House Majority Leader Ryan Winkler, DFL-Golden Valley, said it ends the emergency in an orderly way.
“We have to have a vaccine program. We have to have a testing program. We have to move workers back, state employees back to their agencies. We have to have flexibility in unemployment insurance. We have to make sure if there is a surge we are prepared for it in the future.”
House Republicans led by Minority Leader Kurt Daudt slammed it as backtracking on a vote to rescind the peacetime emergency.
“We’re just putting conditions on last night’s end of the emergency powers. We’re giving the governor new emergency powers — public health disaster declaration,” Daudt said, noting language that allows agencies to sidetrack normal contracting requirements and gives contractors legal protections if something goes wrong.
Lt. Gov. Peggy Flanagan said the administration got a lot done during the time the state of emergency was in place.
“We are going to work in partnership with the Legislature through the end here, and if we need to come back together to ensure that there are things that are keeping Minnesotans safe, we’ll do that,” she said.
Flanagan was highlighting the passage of a finance bill for affordable housing programs. The bill also includes a wind-down of the state’s eviction moratorium.
Another big piece of the budget — the health and human services bill — includes an extension of the health insurance reinsurance program designed to stabilize individual market premiums.
The transportation bill increases funding for roads, bridges and transit.

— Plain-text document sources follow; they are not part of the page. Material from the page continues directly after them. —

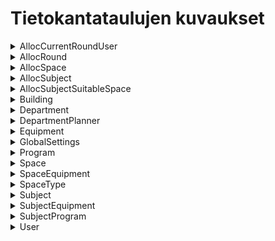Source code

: # Tietokantataulujen kuvaukset

<details><summary>AllocCurrentRoundUser</summary>

***Ei ainakaan vielä käytössä**

|Sarake			|	Tyyppi		|	Avaimet 	|	Kuvaus					
|:-----			| :------- 		| 	------- 	|	------ 					
|<u>allocId</u>	| INTEGER		| PK 			| 			
|<u>UserId</u>	| INTEGER		| PK, FK   		| Viittaus User taulun Id	

</details>

<details><summary>AllocRound</summary>
<small> (Laskenta tietylle kaudelle. Esimerkiksi kesä 2022 kurssit) </small>

Sarake			|	Tyyppi		|	Avaimet		|	Kuvaus
:-----			|	:---		|	-------		|	------
 <u>id</u>		| INTEGER		| PK			| Yksilöivä pääavain
 date			| TIMESTAMP 	|				| Laskennan luontiaika
 name			| VARCHAR(255)	|				| Laskennan nimi. eg. "Syksyn 2022 virallinen"			
 isSeasonAlloc	| BOOLEAN 		|				| Onko kausi aktiviinen
 userId			| INTEGER		| FK(User.id)	| Laskennan luoja/ylläpitäjä
 description 	| VARCHAR(16000)|				| Mahdollinen kuvaus laskentaa varten
 lastModified 	| TIMESTAMP 	|				| Viimeinen muokkaus laskennassa, automaattisesti luotu aika

</details>

<details><summary>AllocSpace</summary>
<small> (Tilanvaraukset laskennassa) </small>

 Sarake			|	Tyyppi		|	Avaimet			            	|	Kuvaus
 :-----			|	:----		|	------			            	|	------
 subjectId      | INTEGER		| PK, FK(allocSubject.subjectId)	| Opetus
 allocRound     | INTEGER		| PK, FK(allocSubject.allocRound)	| Laskenta esim. Syksy 2022
 spaceId 		| INTEGER		| PK, FK(space.id)	            	| Varattu tila
 totalTime		| TIME			|					            	| Opetusta varten varattu aika tilassa

</details>

<details><summary>AllocSubject</summary>
<small> (Opetukset laskentaa varten) </small>

Sarake			    |	Tyyppi		|	Avaimet		    |	Kuvaus
:-----			    |	:----		|	------		    |	------
<u>subjectId</u>    | INTEGER		|PK,FK(subject.id)  | Laskentaan lisätty opetus
<u>allocRound</u>   | INTEGER		|PK,FK(allocRound)  | Laskentatoteutus esim. Kevät 2022
isAllocated 	    | BOOLEAN		|				    | Onko kurssitoteutus jo lisätty laskentaan/allocSpace tauluun (0/1)
cantAllocate 	    | BOOLEAN		|				    | Merkitään True(1) kun kurssille ei löydy sopivia tiloja
priority		    | INTEGER		|				    | Opetuksien prioriteetti (arvoasteikko) - Missä järjestyksessä opetukset lisätään allocSpace-tauluun
allocatedDate 	    | TIMESTAMP		|				    | Päivämäärä, jolloin opetus on lisätty laskentaan

</details>

<details><summary>AllocSubjectSuitableSpace</summary>
<small>(Lisätään kaikki opetukseen soveltuvat tilat)</small>

Sarake			    |	Tyyppi		|	Avaimet		                    |	Kuvaus
:-----			    |	:----		|	------		                    |	------
<u>allocRound</u>   |  INTEGER      | PK, FK(AllocSubject.allocRound)   | Laskenta
<u>subjectId</u>    |  INTEGER      | PK, FK(AllocSubject.subjectId)    | Opetus
<u>spaceId</u>      |  INTEGER      | PK, FK(Space.id)                  | Tila
</details>


<details><summary>Building</summary>
<small> (Rakennus) </small>

Sarake			|	Tyyppi		|	Avaimet		|	Kuvaus
:-----			|	:----		|	------		|	------
<u>id</u>		| INTEGER		| PK			| 
name			| VARCHAR(255)	|				| Rakennuksen nimi / Tunnus (Esim. N-Talo)
description		| VARCHAR(16000)|				| Rakennuksen vapaaehtoinen kuvaus

</details>


<details><summary>Department</summary>
Rakennus

Sarake			|	Tyyppi		|	Avaimet		|	Kuvaus
:-----			|	:----		|	------		|	------
<u>id</u>		| INTEGER		| PK			|
name			| VARCHAR(255)	|				| Aineryhmän nimi (esim. Jazz)
description		| VARCHAR(16000)|				| Aineryhmän kuvaus

</details>

<details><summary>DepartmentPlanner</summary>
<small> (aineryhmän suunnittelija) </small>

Sarake				|	Tyyppi		|	Avaimet				|	Kuvaus
:-----				|	:----		|	------				|	------
<u>departmentId</u> | INTEGER		| PK, FK(deparment.id)	| Suunnittelijalla oikeudet aineryhmän opetusten lisäykselle ja muokkaukselle.
<u>userId</u>		| INTEGER		| PK, FK(user.id)		| Suunnittelijan käyttäjätunnus

</details>

<details><summary>Equipment</summary>
<small> (Varustelista, josta lisätään yksittäisiä varusteita/soittimia tiloihin ja opetuksiin) </small>

Sarake			|	Tyyppi		|	Avaimet		|	Kuvaus
:-----			|	:----		|	------		|	------
<u>id</u>		| INTEGER		| PK			|
name			| VARCHAR(255)	| 				| Soittimen/varusteen nimi
isMovable		| BOOLEAN		| 				| Onko varuste siirreltävissä. Esim. Urut ei tod.näk ole
Priority		| INTEGER		|				| IN PROGRESS
description		| VARCHAR(16000)|

</details>

<details><summary>GlobalSettings</summary>
<small> (Yleiset asetukset järjestelmässä. Ehkä lisätään AllocSettings-taulu laskentaa varten erikseen) </small>

Sarake			|	Tyyppi		|	Avaimet		|	Kuvaus
:-----			|	:----		|	------		|	------
<u>id</u>		| INTEGER		| PK			|
name			| VARCHAR(255)	| 				| Asetukselle nimi
description		| VARCHAR(16000)|				| Kuvaus asetusta varten
numberValue		| INTEGER		| 				| Asetukseen kokonaisluku arvona
textValue		| VARCHAR(255)	|				| Asetukseen kiinteä tekstiarvo

</details>

<details><summary>Program</summary>
<small> (Pääaine) </small>

Sarake			|	Tyyppi		|	Avaimet			|	Kuvaus
:-----			|	:----		|	------			|	------
<u>id</u>		| INTEGER		| PK				|
name			| VARCHAR(255)	|					| Pääaineen nimi
departmentId	| INTEGER		| FK(department.id)	| Mihin aineryhmään pääaine sisältyy

</details>

<details><summary>Space</summary>
<small> (Tila - huone, studio, luokka jne.) </small>

Sarake			|	Tyyppi		|	Avaimet			|	Kuvaus
:-----			|	:----		|	------			|	------
<u>id</u>		| INTEGER		|PK					|
name			| VARCHAR(255)	|					| Nimi (Esim. R-5322 Musiikkiluokka)
area			| DECIMAL(5,1)	|					| Tilan tilavuus (neliömetreissä/m²)
info			| VARCHAR(16000)|					| Tilan lisätietoja / Kuvaus
personLimit 	| INTEGER		|					| Tilan maksimi henkilömäärä
buildingId		| INTEGER		|FK(building.id)	| Missä rakennuksessa tila sijaitsee
availableFrom	| TIME			|					| Aika, mistä lähtien tila on käytettävissä
availableTo		| TIME			|					| Aika, mihin asti tila on käytettävissä
classesFrom		| TIME			|					| Aika, mistä lähtien tila on käytettävissä opetusta varten
classesTo		| TIME			|					| Aika, mihin asti tila on käytettävissä opetusta varten
inUse			| BOOLEAN		|					| Onko tila käytettävissä vai pois käytöstä
spaceTypeId		| INTEGER		|FK(spaceType.id)	| Minkälainen opetustila kyseessä (Esim. Luentotila, soittotila, studio, jne.)

</details>

<details><summary>SpaceEquipment</summary>
<small> (Tilan varustus (soittimet, laitteistot yms.) </small>

Sarake				|	Tyyppi		|	Avaimet				|	Kuvaus
:-----				|	:----		|	------				|	------
<u>spaceId</u>		| INTEGER		|PK, FK(space.id)		| Tila
<u>equipmentId</u>	| INTEGER		|PK, FK(equipment.id)	| Varauste/Soitin

</details>

<details><summary>SpaceType</summary>
<small> (Tilatyyppi - Esim. luentotila, soittotila, studio jne.)</small>

Sarake			|	Tyyppi		|	Avaimet		|	Kuvaus
:-----			|	:----		|	------		|	------
<u>id</u>		| INTEGER		| PK			| 
name			| VARCHAR(255)	|				| Nimi (Esim. Studio)
description		| VARCHAR(16000)|				| Vapaaehtoinen kuvaus

</details>

<details><summary>Subject</summary>
<small> (Opetus) </small>

Sarake			|	Tyyppi		|	Avaimet			|	Kuvaus
:-----			|	:----		|	------			|	------
<u>id</u>		| INTEGER		| PK				|
name			| VARCHAR(255)	|					| Opetuksen nimi (esim. Huilunsoitto, Taso A)
groupSize		| INTEGER		|					| Ryhmän koko, yksittäiselle opetukselle
groupCount		| INTEGER		|					| Montako ryhmää. Esim. 2x groupSize
sessionLength	| TIME			|					| Opetuksen yksittäisen opetuksen pituus
sessionCount	| INTEGER		|					| Montako opetusta per viikko
area			| DECIMAL(5,1)	|					| Opetukseen tarvittava tilan tilavuus (m²)
programId		| INTEGER		|FK(program.id)		| Mihin pääaineeseen opetus kuuluu
spaceTypeId		| INTEGER		|FK(spaceType.id)	| Minkälaisen tilan opetus tarvitsee (soitto/luento)

</details>

<details><summary>SubjectEquipment</summary>
<small> (Opetukseen tarvittavat soittimet / varusteet) </small>

Sarake				|	Tyyppi		|	Avaimet				|	Kuvaus
:-----				|	:----		|	------				|	------
<u>subjectId</u>	| INTEGER		| PK, FK(subject.id)	| Opetus
<u>equipmentId</u>	| INTEGER		| PK, FK(equipment.id)	| Varuste / Soitin
priority			| INTEGER		|						| Varusteen tärkeys (korkeampi numero on suurempi tarve)
obligatory			| BOOLEAN		|						| Onko varuste pakollinen kurssin kannalta (nostaa prioriteettia) ***Ei ainakaan vielä käytössä**

</details>

<details><summary>SubjectProgram</summary>
(mihin pääaineisin opetus kuuluu) **Ei tule käyttöön**

Sarake				| Tyyppi		| Avaimet			| Kuvaus
:-----				| :----			| ------			| ------
<u>subjectId</u>	| INTEGER		|PK,FK(subject.id)	| Opetus
<u>programId</u>	| INTEGER		|PK, FK(program.id)	| Pääaine

</details>

<details><summary>User</summary>

Sarake			| Tyyppi		| Avaimet		| Kuvaus
:-----			| :----			| ------		| ------
<u>id</u>		| INTEGER		| PK			|
email			| VARCHAR(255)	|				| Käyttäjän sähköpostiosoite
isAdmin			| BOOLEAN		|				| Onko käyttäjällä pääkäyttäjän oikeuksia

</details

The jobs bill includes financial help to small businesses harmed by COVID-19.
Even with a new budget in place, the long special session is not over. Gazelka said lawmakers plan to stick around a little longer for a potential bonding bill package of public construction projects — and for one more reason.
“We want to make sure the governor signs the bills,” Gazelka said.
MPR News reporter Brian Bakst contributed to this story.